Les inscriptions sur les croisements révélaient l’extinction de familles entières, anéanties en l’espace d’un an, d’un mois,d’un jour. Village après village elles se dressaient comme autant de mémorial.
Kraras est un tel village. Connu comme le «village des veuves», la population de 287 personnes y a été assassinée par des troupes indonésiennes. À l’aide d’une machine à écrire avec un ruban décoloré, un prêtre local avait enregistré le nom, l’âge, la cause du décès et la date du meurtre de chaque victime. Dans la dernière colonne, il a identifié le bataillon indonésien responsable de chaque meurtre. C’était une preuve de génocide.

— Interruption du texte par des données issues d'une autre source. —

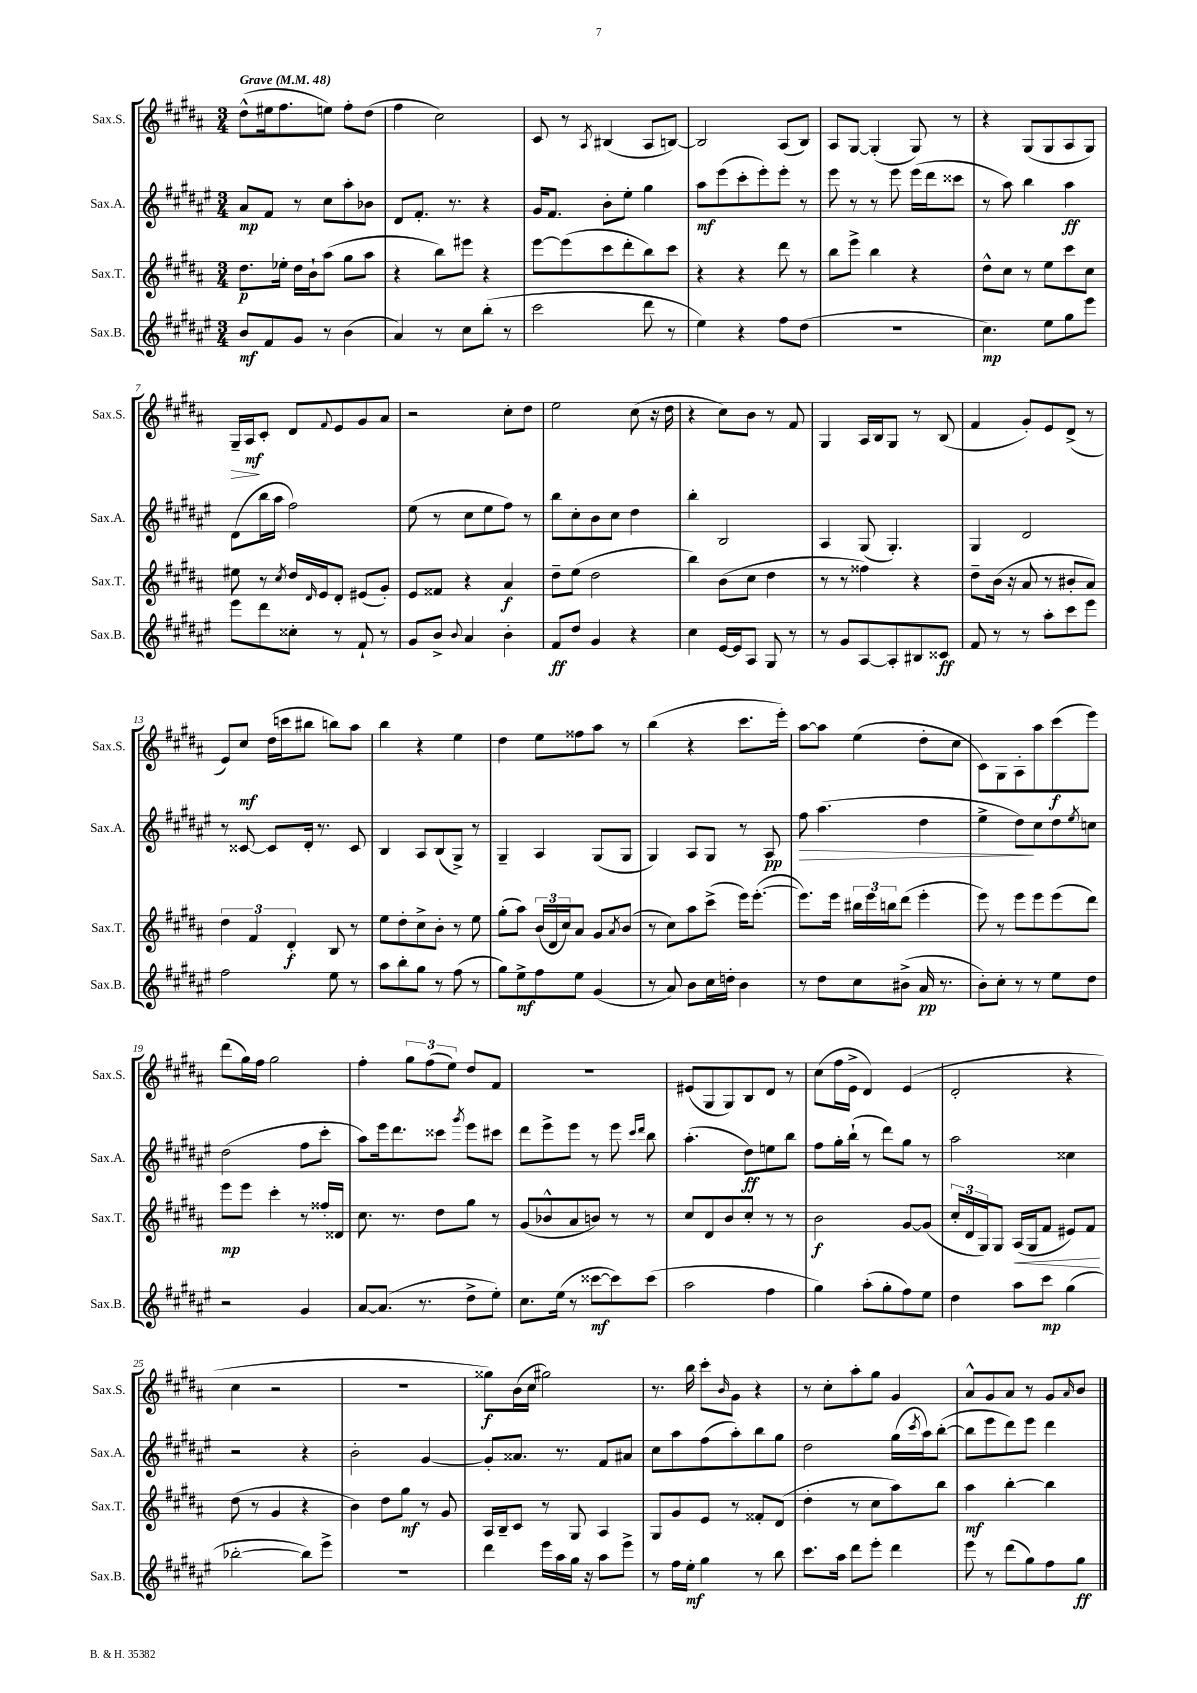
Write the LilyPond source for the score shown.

<<
\new StaffGroup <<
\new Staff = "s0" \with { instrumentName = "Sax.S." shortInstrumentName = "Sax.S." } {
    \clef treble \key b \major \numericTimeSignature \time 3/4 \tempo "Grave" 4 = 48
    dis''8-^( eis''16 fis''8. e''8) fis''8-. dis''8( |
    fis''4 cis''2) |
    cis'8 r8 \acciaccatura { ais8 } bis4( ais8 b8~) |
    b2 ais8( b8) |
    ais8 gis8~ gis4-.( gis8) r8 |
    r4 gis8( gis8 ais8 gis8) |
    gis16--\> ais16\mf\! cis'8-. dis'8 \appoggiatura { fis'8 } e'8 gis'8 ais'8 |
    r2 cis''8-. dis''8 |
    e''2 cis''8( r16 dis''16 |
    r4 cis''8) b'8 r8 fis'8 |
    gis4 ais16 b16 gis8 r8 b8( |
    fis'4 gis'8-.) e'8 dis'8->( r8 |
    e'8) cis''8\mf dis''16( c'''16 bis''8 b''8) ais''8 |
    b''4 r4 e''4 |
    dis''4 e''8 fisis''8 ais''8 r8 |
    b''4( r4 cis'''8. e'''16-.) |
    ais''8~ ais''8 e''4( dis''8-. cis''8 |
    cis'8) gis8 ais8-. ais''8 cis'''8\f( e'''8) |
    dis'''8( gis''16) fis''16 gis''2 |
    fis''4-. \tuplet 3/2 { gis''8 fis''8( e''8) } dis''8 fis'8 |
    R2. |
    eis'8( gis8 gis8) b8 dis'8 r8 |
    cis''8( fis''16 e'16-> dis'4) e'4( |
    dis'2-. r4 |
    cis''4 r2 |
    R2. |
    gisis''8\f) b'16( cis''16 gis''2) |
    r8. b''16 cis'''8-. \grace { b'16 } gis'8 r4 |
    r8 cis''8-. ais''8-. gis''8 gis'4 |
    ais'8-^ gis'8 ais'8 r8 gis'8 \grace { ais'16 } b'8 \bar "|." |
}
\new Staff = "s1" \with { instrumentName = "Sax.A." shortInstrumentName = "Sax.A." } {
    \clef treble \key fis \major \numericTimeSignature \time 3/4
    ais'8\mp fis'8 r8 cis''8 ais''8-. bes'8 |
    dis'8 fis'8.-. r8. r4 |
    gis'16 fis'8. b'8-. eis''8-. gis''4 |
    ais''8\mf eis'''8( cis'''8-. eis'''8-.) eis'''8-. r8 |
    eis'''8 r8 r8 eis'''8 eis'''16( dis'''16 cisis'''8 |
    r8 ais''8) b''4 ais''4\ff |
    dis'8( b''16 ais''16 fis''2) |
    eis''8( r8 cis''8 eis''8 fis''8) r8 |
    b''8 cis''8-. b'8 cis''8 dis''4 |
    b''4-. b2 |
    ais4 gis8( gis4.-.) |
    gis4 dis'2 |
    r8 cisis'8~ cisis'8 dis'16-. r8. cisis'8 |
    b4 ais8 b8( gis8->) r8 |
    gis4-- ais4 gis8( gis8 |
    gis4) ais8 gis8 r8 ais8\pp |
    fis''8\> ais''4.( dis''4 |
    eis''4-> dis''8\!) cis''8 dis''8 \acciaccatura { eis''8 } c''8 |
    dis''2( fis''8 cis'''8-. |
    ais''8) eis'''16 dis'''8. cisis'''8 \acciaccatura { gis'''8 } eis'''8 cis'''8 |
    dis'''8 eis'''8-> eis'''8 r8 eis'''8 \grace { cis'''16 dis'''16 } b''8 |
    ais''4.-.( dis''8\ff) e''8 b''8 |
    fis''8 gis''16-. b''16-!( r8 dis'''8) gis''8 r8 |
    ais''2 cisis''4 |
    r2 r4 |
    b'2-. gis'4~ |
    gis'8-. aisis'8. r8. fis'8 ais'8 |
    cis''8 ais''8 fis''8( ais''8-.) b''8 gis''8 |
    dis''2 gis''16( \acciaccatura { cis'''8 } ais''16) b''8~-.( |
    b''8 eis'''8 dis'''8) eis'''8 dis'''4 \bar "|." |
}
\new Staff = "s2" \with { instrumentName = "Sax.T." shortInstrumentName = "Sax.T." } {
    \clef treble \key b \major \numericTimeSignature \time 3/4
    dis''8.\p ees''16-. dis''16 b'16-! ais''8( gis''8 ais''8 |
    r4 b''8) eis'''8 r4 |
    e'''8~ e'''8( cis'''8 dis'''8-. b''8) cis'''8 |
    r4 r4 dis'''8 r8 |
    b''8 e'''8-> b''4 r4 |
    dis''8-^ cis''8 r8 e''8 cis'''8 cis''8 |
    eis''8 r8 \acciaccatura { cis''8 } dis''16 \grace { dis'16 } e'16 dis'8-. eis'8( gis'8-.) |
    e'8 fisis'8 r4 ais'4\f |
    dis''8-- e''8( dis''2 |
    b''4) b'8( cis''8 dis''4 |
    r8 r8 fisis''4) r4 |
    dis''8-- b'16( r16 ais'8 r8 bis'8-. ais'8) |
    \tuplet 3/2 { dis''4 fis'4 dis'4-.\f } b8 r8 |
    e''8 dis''8-. cis''8-> b'8-. r8 e''8 |
    gis''8-.( ais''8) \tuplet 3/2 { b'16( dis'16 cis''16) } ais'8 gis'8 \acciaccatura { ais'8 } b'8( |
    r8 cis''8) ais''8 cis'''8->( e'''16) e'''8.~-.( |
    e'''8.) e'''16 \tuplet 3/2 { bis''16 e'''16 b''16 } dis'''8( e'''4-. |
    e'''8) r8 e'''8 e'''8 e'''8( dis'''8) |
    e'''8\mp e'''8 cis'''4-. r8 fisis''16-. disis'16 |
    cis''8. r8. dis''8 gis''8 r8 |
    gis'8( bes'8-^ ais'8 b'8) r8 r8 |
    cis''8 dis'8 b'8 cis''8-. r8 r8 |
    b'2\f gis'8~ gis'8( |
    \tuplet 3/2 { cis''16-. dis'16 gis16) } gis8 ais16\<( gis16 fis'8 eis'8) fis'8\! |
    dis''8( r8 gis'4 r4 |
    b'4) dis''8 gis''8\mf r8 gis'8 |
    ais16 b16-- cis'8 r8 gis8 ais4 |
    gis8 gis'8 e'8 r8 fisis'8-. dis'8( |
    dis''4-. r8 cis''8 ais''8) b''8 |
    ais''4\mf b''4~-. b''4 \bar "|." |
}
\new Staff = "s3" \with { instrumentName = "Sax.B." shortInstrumentName = "Sax.B." } {
    \clef treble \key fis \major \numericTimeSignature \time 3/4
    b'8\mf fis'8 gis'8 r8 b'4( |
    ais'4) r8 cis''8 b''8-.( r8 |
    cis'''2 dis'''8 r8 |
    eis''4) r4 fis''8 dis''8( |
    R2. |
    cis''4.\mp) eis''8 gis''8 eis'''8 |
    eis'''8 dis'''8 cisis''8-. r8 fis'8-! r8 |
    gis'8 b'8-> \appoggiatura { b'8 } ais'4 b'4-. |
    fis'8\ff dis''8 gis'4 r4 |
    cis''4 eis'16~ eis'16 ais8 gis8 r8 |
    r8 gis'8 ais8~ ais8-. bis8 cisis'8\ff |
    fis'8 r8 r8 ais''8-. cis'''8 eis'''8 |
    fis''2 eis''8 r8 |
    ais''8 b''8-. gis''8 r8 fis''8( r8 |
    gis''8) eis''8->\mf fis''8 eis''8 gis'4( |
    r8 ais'8) b'8 cis''16 d''16-. b'4 |
    r8 dis''8 cis''8 bis'8->( ais'16\pp r8. |
    b'8-.) cis''8-. r8 r8 eis''8 dis''8 |
    r2 gis'4 |
    ais'8~ ais'8.( r8. dis''8-> eis''8-.) |
    cis''8. eis''16( r8 cisis'''8~\mf cisis'''8) cisis'''8( |
    ais''2 fis''4 |
    gis''4) ais''8-.( gis''8-. fis''8) eis''8 |
    dis''4 ais''8 cis'''8\mp gis''4( |
    bes''2~-. bes''8) eis'''8-> |
    R2. |
    dis'''4 eis'''16 ais''16 gis''16 r16 ais''8 eis'''8-> |
    r8 fis''16 eis''16-.\mf gis''4 r8 b''8 |
    cis'''8. ais''16 dis'''8 eis'''8-. dis'''4 |
    eis'''8 r8 dis'''8( gis''8) fis''8 gis''8\ff \bar "|." |
}
>>
>>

J’ai encore ce document, que je trouve difficile à mettre de coté, comme si le sang du Timor oriental était frais sur ses pages. Sur la liste se trouve la famille dos Anjos.
En 1987, j’ai interviewé Arthur Stevenson, connu sous le nom de Steve, un ancien commando australien qui avait combattu les Japonais dans la colonie portugaise du Timor oriental en 1942. Il m’a raconté l’histoire de Celestino dos Anjos, dont l’ingéniosité et la bravoure lui avaient sauvé la vie, Et la vie d’autres soldats australiens qui se battaient derrière les lignes japonaises.
Steve décrit les tracts quotidiens larguaient à partir d’un avion de la Royal Australian Air Force; « Nous ne vous oublierons jamais » disaient ils. Peu de temps après, les Australiens ont été condamnés à abandonner l’île de Timor, laissant les gens à leur sort.
Quand j’ai rencontré Steve, il venait de recevoir une lettre du fils de Celestino, Virgillo, qui avait le même âge que son propre fils. Virgillo écrivait que son père avait survécu à l’invasion indonésienne du Timor oriental en 1975, mais il a poursuivi: « En août 1983, les forces indonésiennes sont entrées dans notre village, Kraras. Ils ont pillé, brûlé et massacrés, appuyés par des avions de chasses. Le 27 septembre 1983, ils ont fait creuser à mon père et ma femme leurs propres tombes et ils les ont mitraillés. Ma femme était enceinte. »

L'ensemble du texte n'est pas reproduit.